*PROBLEM*. Your output should repeat the entries below exactly. It should contain no images.

▼

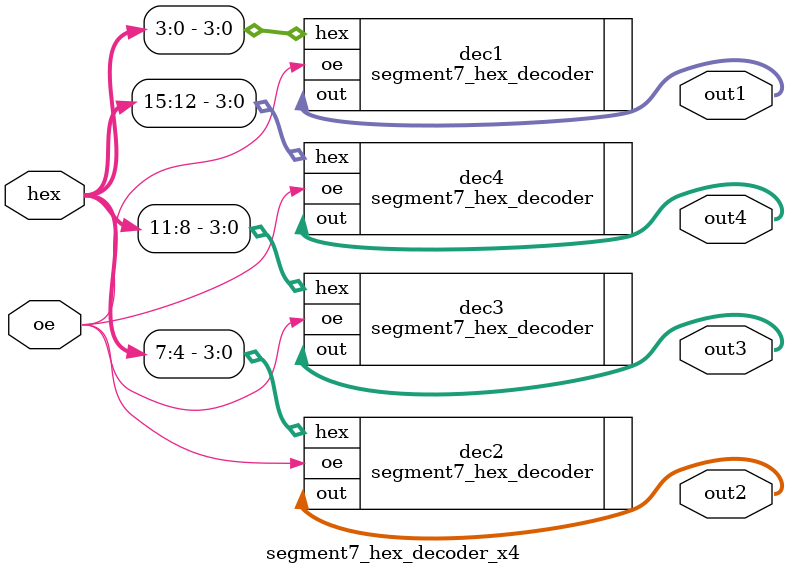
<source format=v>
module segment7_hex_decoder_x4
(
	input oe,
	input [15:0] hex,
	output [6:0] out1,
	output [6:0] out2,
	output [6:0] out3,
	output [6:0] out4
);

	segment7_hex_decoder dec1(.oe(oe), .hex(hex[3:0]), .out(out1));
	segment7_hex_decoder dec2(.oe(oe), .hex(hex[7:4]), .out(out2));
	segment7_hex_decoder dec3(.oe(oe), .hex(hex[11:8]), .out(out3));
	segment7_hex_decoder dec4(.oe(oe), .hex(hex[15:12]), .out(out4));

endmodule
</source>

▲

*RESPONSE AREA*.
<source format=v>
module segment7_hex_decoder_x4
(
	input oe,
	input [15:0] hex,
	output [6:0] out1,
	output [6:0] out2,
	output [6:0] out3,
	output [6:0] out4
);

	segment7_hex_decoder dec1(.oe(oe), .hex(hex[3:0]), .out(out1));
	segment7_hex_decoder dec2(.oe(oe), .hex(hex[7:4]), .out(out2));
	segment7_hex_decoder dec3(.oe(oe), .hex(hex[11:8]), .out(out3));
	segment7_hex_decoder dec4(.oe(oe), .hex(hex[15:12]), .out(out4));

endmodule
</source>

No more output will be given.